Why the prestigious Curtis Institute rejected her, after her audition, remains a mystery. She was black. She was female. Some folks in the film believe the latter struck against her more than the former. Lieberman found the documents noting her rejection, but the reasons seem to be lost.

And that rejection rendered history.

She wanted to continue her classical studies, scraped to work in Atlantic City, but the club owner wanted her to sing. She opened her mouth and “I Loves You Porgy” came out. She became “Nina Simone” because her mother would never approve her performing secular music in a club.

She never did get a college degree in music or anything else—although she prized her two honorary doctorates. “Dr. Nina Simone”—she demanded that full appellation.

She wrote “Mississippi Goddamn” not exclusively about Mississippi but because black people, some of them children, got shot and blown up for demanding what was rightfully theirs. She updated the song; a live set, legality dubious, circa 1985, finds her invoking Jesse Jackson, and possibly—her ranting rises to slurring—even Michael Jackson.

Lieberman wisely avoids cheesy documentary animation, but he keenly assembled montages and collages of her life with her times. Her smile, sometimes all the way up to her eyes, appears over handwritten letters from which the word “fucking” leaps out. She sued her record company; a column next to this news, reports the arrest of an interracial couple in New Orleans.

I did not know that she had both male and female lovers. My friend beside me at the movie said a lot of people with mental illness tend toward bisexual behavior as a function of not knowing who they are. They experiment to try and solve themselves. I haven’t seen any figures on this and I can’t endorse that without seeing some figures. But it is possible in Simone’s case. She felt hot tongs pinching her from without, and pressing her mission from within. So many people—some even on her side—to tell her who she should be.

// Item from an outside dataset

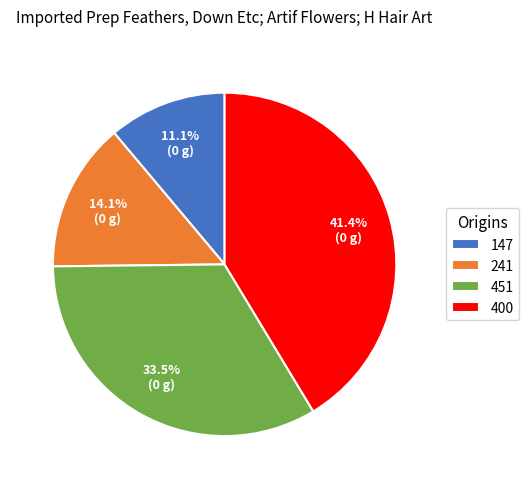

Is there any slice that represents more than half of the pie?

No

Derangement? Let’s be kinder and call it bipolar disorder. Sometimes she froze up. Sometimes she heard noises others couldn’t. She knew how to stop cold, leaving the audience only nervous laughter for an escape. But she wouldn’t let them escape, not entirely, until she wanted them to escape.

She still works as topical application–applying Simone to today’s news, not because her work rationally responds to it, but for the splatter of passion beats back chicanery, greed, hypocrisy.

At least, I believe that. And I hope you will too.

I’ll only add that Sam Waymon comes off dignified and articulate, and sad. We’ve lost an agitator, a crusader, and a constantly-challenging, but constantly-rewarding, artist. Sam Waymon lost a friend, a collaborator, and a sister. Personal and political burned the same hole in his soul. He carries on. It’s rewarding. But it isn’t that greatness.